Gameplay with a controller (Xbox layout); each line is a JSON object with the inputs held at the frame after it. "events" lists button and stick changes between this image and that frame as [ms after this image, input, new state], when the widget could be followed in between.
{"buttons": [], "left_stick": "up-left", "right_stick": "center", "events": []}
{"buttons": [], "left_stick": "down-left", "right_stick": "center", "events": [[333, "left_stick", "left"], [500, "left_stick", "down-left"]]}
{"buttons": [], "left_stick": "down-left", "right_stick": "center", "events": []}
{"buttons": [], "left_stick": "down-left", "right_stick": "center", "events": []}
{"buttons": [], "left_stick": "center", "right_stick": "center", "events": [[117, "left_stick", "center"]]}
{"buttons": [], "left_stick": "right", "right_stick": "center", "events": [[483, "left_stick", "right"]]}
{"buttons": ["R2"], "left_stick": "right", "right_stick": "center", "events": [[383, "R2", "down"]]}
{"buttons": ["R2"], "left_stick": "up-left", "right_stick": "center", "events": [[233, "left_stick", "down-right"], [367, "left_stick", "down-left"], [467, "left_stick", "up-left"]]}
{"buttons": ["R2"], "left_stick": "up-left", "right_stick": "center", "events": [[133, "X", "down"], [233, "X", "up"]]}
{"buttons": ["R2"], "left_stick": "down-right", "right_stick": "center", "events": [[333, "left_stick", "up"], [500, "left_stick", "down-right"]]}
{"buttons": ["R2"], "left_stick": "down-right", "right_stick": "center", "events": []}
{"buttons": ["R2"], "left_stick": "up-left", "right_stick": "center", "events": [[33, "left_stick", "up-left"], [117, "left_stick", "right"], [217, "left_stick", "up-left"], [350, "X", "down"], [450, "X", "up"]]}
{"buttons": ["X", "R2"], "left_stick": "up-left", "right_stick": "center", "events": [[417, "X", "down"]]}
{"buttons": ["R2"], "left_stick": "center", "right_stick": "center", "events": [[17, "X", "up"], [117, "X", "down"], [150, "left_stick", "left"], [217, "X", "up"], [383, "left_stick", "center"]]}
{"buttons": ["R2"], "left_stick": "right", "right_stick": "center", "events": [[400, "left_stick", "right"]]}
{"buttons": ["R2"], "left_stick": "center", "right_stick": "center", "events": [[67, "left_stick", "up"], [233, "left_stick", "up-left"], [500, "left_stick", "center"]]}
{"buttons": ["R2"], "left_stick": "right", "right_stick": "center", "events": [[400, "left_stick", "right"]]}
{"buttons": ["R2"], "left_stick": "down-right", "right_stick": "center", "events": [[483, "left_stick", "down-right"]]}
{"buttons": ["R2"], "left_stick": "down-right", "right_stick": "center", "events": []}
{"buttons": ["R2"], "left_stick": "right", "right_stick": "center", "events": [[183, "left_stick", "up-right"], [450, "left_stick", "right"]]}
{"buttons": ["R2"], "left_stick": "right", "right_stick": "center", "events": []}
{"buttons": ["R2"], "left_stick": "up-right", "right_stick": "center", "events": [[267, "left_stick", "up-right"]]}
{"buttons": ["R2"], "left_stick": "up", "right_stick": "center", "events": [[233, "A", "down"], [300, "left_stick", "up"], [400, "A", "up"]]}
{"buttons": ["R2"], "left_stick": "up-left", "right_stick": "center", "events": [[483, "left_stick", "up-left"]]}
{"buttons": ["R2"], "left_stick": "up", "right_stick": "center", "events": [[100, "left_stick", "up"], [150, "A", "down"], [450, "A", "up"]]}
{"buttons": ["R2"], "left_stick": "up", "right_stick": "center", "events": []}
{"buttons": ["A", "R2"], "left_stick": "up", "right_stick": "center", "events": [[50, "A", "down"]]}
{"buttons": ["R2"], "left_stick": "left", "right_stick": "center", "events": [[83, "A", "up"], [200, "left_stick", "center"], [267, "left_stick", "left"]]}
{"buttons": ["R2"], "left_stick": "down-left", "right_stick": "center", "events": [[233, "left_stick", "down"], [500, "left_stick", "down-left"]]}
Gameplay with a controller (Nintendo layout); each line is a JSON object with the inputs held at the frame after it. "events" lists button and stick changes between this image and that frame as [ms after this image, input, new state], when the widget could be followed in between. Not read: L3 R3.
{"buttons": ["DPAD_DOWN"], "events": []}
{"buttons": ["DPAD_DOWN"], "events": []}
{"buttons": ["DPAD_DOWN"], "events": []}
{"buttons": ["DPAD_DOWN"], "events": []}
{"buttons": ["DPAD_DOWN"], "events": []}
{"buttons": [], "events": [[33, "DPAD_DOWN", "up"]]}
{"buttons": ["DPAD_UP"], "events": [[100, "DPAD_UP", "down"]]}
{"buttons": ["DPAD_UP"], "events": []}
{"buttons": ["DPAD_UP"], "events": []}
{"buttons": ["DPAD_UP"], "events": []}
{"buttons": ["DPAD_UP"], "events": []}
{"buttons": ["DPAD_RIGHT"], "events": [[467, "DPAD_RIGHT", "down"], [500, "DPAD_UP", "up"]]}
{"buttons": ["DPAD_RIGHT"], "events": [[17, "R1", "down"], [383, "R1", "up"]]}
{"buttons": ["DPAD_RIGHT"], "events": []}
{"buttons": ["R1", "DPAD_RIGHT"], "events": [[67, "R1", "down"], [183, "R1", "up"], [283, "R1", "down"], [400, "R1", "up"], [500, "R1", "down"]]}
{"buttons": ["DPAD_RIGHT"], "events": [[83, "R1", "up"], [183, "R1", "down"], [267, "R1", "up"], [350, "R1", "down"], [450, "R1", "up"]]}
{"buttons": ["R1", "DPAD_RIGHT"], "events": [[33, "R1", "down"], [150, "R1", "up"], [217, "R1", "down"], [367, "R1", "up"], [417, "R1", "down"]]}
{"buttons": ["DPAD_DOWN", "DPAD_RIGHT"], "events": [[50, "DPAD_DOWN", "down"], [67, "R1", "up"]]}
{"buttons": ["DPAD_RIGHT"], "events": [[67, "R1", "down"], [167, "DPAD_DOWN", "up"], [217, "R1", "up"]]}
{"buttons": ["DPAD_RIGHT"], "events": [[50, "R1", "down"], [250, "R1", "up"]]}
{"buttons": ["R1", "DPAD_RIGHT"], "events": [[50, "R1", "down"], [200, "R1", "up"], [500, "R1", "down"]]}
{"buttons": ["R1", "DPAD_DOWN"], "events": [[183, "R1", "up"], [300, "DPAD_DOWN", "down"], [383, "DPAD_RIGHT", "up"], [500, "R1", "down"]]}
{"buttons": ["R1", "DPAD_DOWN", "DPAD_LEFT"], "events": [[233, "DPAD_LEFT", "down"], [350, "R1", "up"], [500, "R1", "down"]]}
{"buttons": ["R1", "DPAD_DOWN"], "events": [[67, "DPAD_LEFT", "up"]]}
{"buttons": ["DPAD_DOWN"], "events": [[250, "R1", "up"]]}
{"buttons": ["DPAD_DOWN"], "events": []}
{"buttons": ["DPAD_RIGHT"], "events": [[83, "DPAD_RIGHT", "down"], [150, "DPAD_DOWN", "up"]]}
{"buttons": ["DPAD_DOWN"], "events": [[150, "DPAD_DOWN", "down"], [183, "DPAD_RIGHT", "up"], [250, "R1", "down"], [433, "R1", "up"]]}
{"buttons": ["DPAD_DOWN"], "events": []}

————————

Taking the entries above, please repeat each one exactly.

- Completed exercise:
Gameplay with a controller (Xbox layout); each line is a JSON object with the inputs held at the frame after it. "events" lists button and stick changes between this image and that frame as [ms after this image, input, new state], when the widget could be followed in between.
{"buttons": [], "left_stick": "up-left", "right_stick": "center", "events": []}
{"buttons": [], "left_stick": "down-left", "right_stick": "center", "events": [[333, "left_stick", "left"], [500, "left_stick", "down-left"]]}
{"buttons": [], "left_stick": "down-left", "right_stick": "center", "events": []}
{"buttons": [], "left_stick": "down-left", "right_stick": "center", "events": []}
{"buttons": [], "left_stick": "center", "right_stick": "center", "events": [[117, "left_stick", "center"]]}
{"buttons": [], "left_stick": "right", "right_stick": "center", "events": [[483, "left_stick", "right"]]}
{"buttons": ["R2"], "left_stick": "right", "right_stick": "center", "events": [[383, "R2", "down"]]}
{"buttons": ["R2"], "left_stick": "up-left", "right_stick": "center", "events": [[233, "left_stick", "down-right"], [367, "left_stick", "down-left"], [467, "left_stick", "up-left"]]}
{"buttons": ["R2"], "left_stick": "up-left", "right_stick": "center", "events": [[133, "X", "down"], [233, "X", "up"]]}
{"buttons": ["R2"], "left_stick": "down-right", "right_stick": "center", "events": [[333, "left_stick", "up"], [500, "left_stick", "down-right"]]}
{"buttons": ["R2"], "left_stick": "down-right", "right_stick": "center", "events": []}
{"buttons": ["R2"], "left_stick": "up-left", "right_stick": "center", "events": [[33, "left_stick", "up-left"], [117, "left_stick", "right"], [217, "left_stick", "up-left"], [350, "X", "down"], [450, "X", "up"]]}
{"buttons": ["X", "R2"], "left_stick": "up-left", "right_stick": "center", "events": [[417, "X", "down"]]}
{"buttons": ["R2"], "left_stick": "center", "right_stick": "center", "events": [[17, "X", "up"], [117, "X", "down"], [150, "left_stick", "left"], [217, "X", "up"], [383, "left_stick", "center"]]}
{"buttons": ["R2"], "left_stick": "right", "right_stick": "center", "events": [[400, "left_stick", "right"]]}
{"buttons": ["R2"], "left_stick": "center", "right_stick": "center", "events": [[67, "left_stick", "up"], [233, "left_stick", "up-left"], [500, "left_stick", "center"]]}
{"buttons": ["R2"], "left_stick": "right", "right_stick": "center", "events": [[400, "left_stick", "right"]]}
{"buttons": ["R2"], "left_stick": "down-right", "right_stick": "center", "events": [[483, "left_stick", "down-right"]]}
{"buttons": ["R2"], "left_stick": "down-right", "right_stick": "center", "events": []}
{"buttons": ["R2"], "left_stick": "right", "right_stick": "center", "events": [[183, "left_stick", "up-right"], [450, "left_stick", "right"]]}
{"buttons": ["R2"], "left_stick": "right", "right_stick": "center", "events": []}
{"buttons": ["R2"], "left_stick": "up-right", "right_stick": "center", "events": [[267, "left_stick", "up-right"]]}
{"buttons": ["R2"], "left_stick": "up", "right_stick": "center", "events": [[233, "A", "down"], [300, "left_stick", "up"], [400, "A", "up"]]}
{"buttons": ["R2"], "left_stick": "up-left", "right_stick": "center", "events": [[483, "left_stick", "up-left"]]}
{"buttons": ["R2"], "left_stick": "up", "right_stick": "center", "events": [[100, "left_stick", "up"], [150, "A", "down"], [450, "A", "up"]]}
{"buttons": ["R2"], "left_stick": "up", "right_stick": "center", "events": []}
{"buttons": ["A", "R2"], "left_stick": "up", "right_stick": "center", "events": [[50, "A", "down"]]}
{"buttons": ["R2"], "left_stick": "left", "right_stick": "center", "events": [[83, "A", "up"], [200, "left_stick", "center"], [267, "left_stick", "left"]]}
{"buttons": ["R2"], "left_stick": "down-left", "right_stick": "center", "events": [[233, "left_stick", "down"], [500, "left_stick", "down-left"]]}
Gameplay with a controller (Nintendo layout); each line is a JSON object with the inputs held at the frame after it. "events" lists button and stick changes between this image and that frame as [ms after this image, input, new state], when the widget could be followed in between. Not read: L3 R3.
{"buttons": ["DPAD_DOWN"], "events": []}
{"buttons": ["DPAD_DOWN"], "events": []}
{"buttons": ["DPAD_DOWN"], "events": []}
{"buttons": ["DPAD_DOWN"], "events": []}
{"buttons": ["DPAD_DOWN"], "events": []}
{"buttons": [], "events": [[33, "DPAD_DOWN", "up"]]}
{"buttons": ["DPAD_UP"], "events": [[100, "DPAD_UP", "down"]]}
{"buttons": ["DPAD_UP"], "events": []}
{"buttons": ["DPAD_UP"], "events": []}
{"buttons": ["DPAD_UP"], "events": []}
{"buttons": ["DPAD_UP"], "events": []}
{"buttons": ["DPAD_RIGHT"], "events": [[467, "DPAD_RIGHT", "down"], [500, "DPAD_UP", "up"]]}
{"buttons": ["DPAD_RIGHT"], "events": [[17, "R1", "down"], [383, "R1", "up"]]}
{"buttons": ["DPAD_RIGHT"], "events": []}
{"buttons": ["R1", "DPAD_RIGHT"], "events": [[67, "R1", "down"], [183, "R1", "up"], [283, "R1", "down"], [400, "R1", "up"], [500, "R1", "down"]]}
{"buttons": ["DPAD_RIGHT"], "events": [[83, "R1", "up"], [183, "R1", "down"], [267, "R1", "up"], [350, "R1", "down"], [450, "R1", "up"]]}
{"buttons": ["R1", "DPAD_RIGHT"], "events": [[33, "R1", "down"], [150, "R1", "up"], [217, "R1", "down"], [367, "R1", "up"], [417, "R1", "down"]]}
{"buttons": ["DPAD_DOWN", "DPAD_RIGHT"], "events": [[50, "DPAD_DOWN", "down"], [67, "R1", "up"]]}
{"buttons": ["DPAD_RIGHT"], "events": [[67, "R1", "down"], [167, "DPAD_DOWN", "up"], [217, "R1", "up"]]}
{"buttons": ["DPAD_RIGHT"], "events": [[50, "R1", "down"], [250, "R1", "up"]]}
{"buttons": ["R1", "DPAD_RIGHT"], "events": [[50, "R1", "down"], [200, "R1", "up"], [500, "R1", "down"]]}
{"buttons": ["R1", "DPAD_DOWN"], "events": [[183, "R1", "up"], [300, "DPAD_DOWN", "down"], [383, "DPAD_RIGHT", "up"], [500, "R1", "down"]]}
{"buttons": ["R1", "DPAD_DOWN", "DPAD_LEFT"], "events": [[233, "DPAD_LEFT", "down"], [350, "R1", "up"], [500, "R1", "down"]]}
{"buttons": ["R1", "DPAD_DOWN"], "events": [[67, "DPAD_LEFT", "up"]]}
{"buttons": ["DPAD_DOWN"], "events": [[250, "R1", "up"]]}
{"buttons": ["DPAD_DOWN"], "events": []}
{"buttons": ["DPAD_RIGHT"], "events": [[83, "DPAD_RIGHT", "down"], [150, "DPAD_DOWN", "up"]]}
{"buttons": ["DPAD_DOWN"], "events": [[150, "DPAD_DOWN", "down"], [183, "DPAD_RIGHT", "up"], [250, "R1", "down"], [433, "R1", "up"]]}
{"buttons": ["DPAD_DOWN"], "events": []}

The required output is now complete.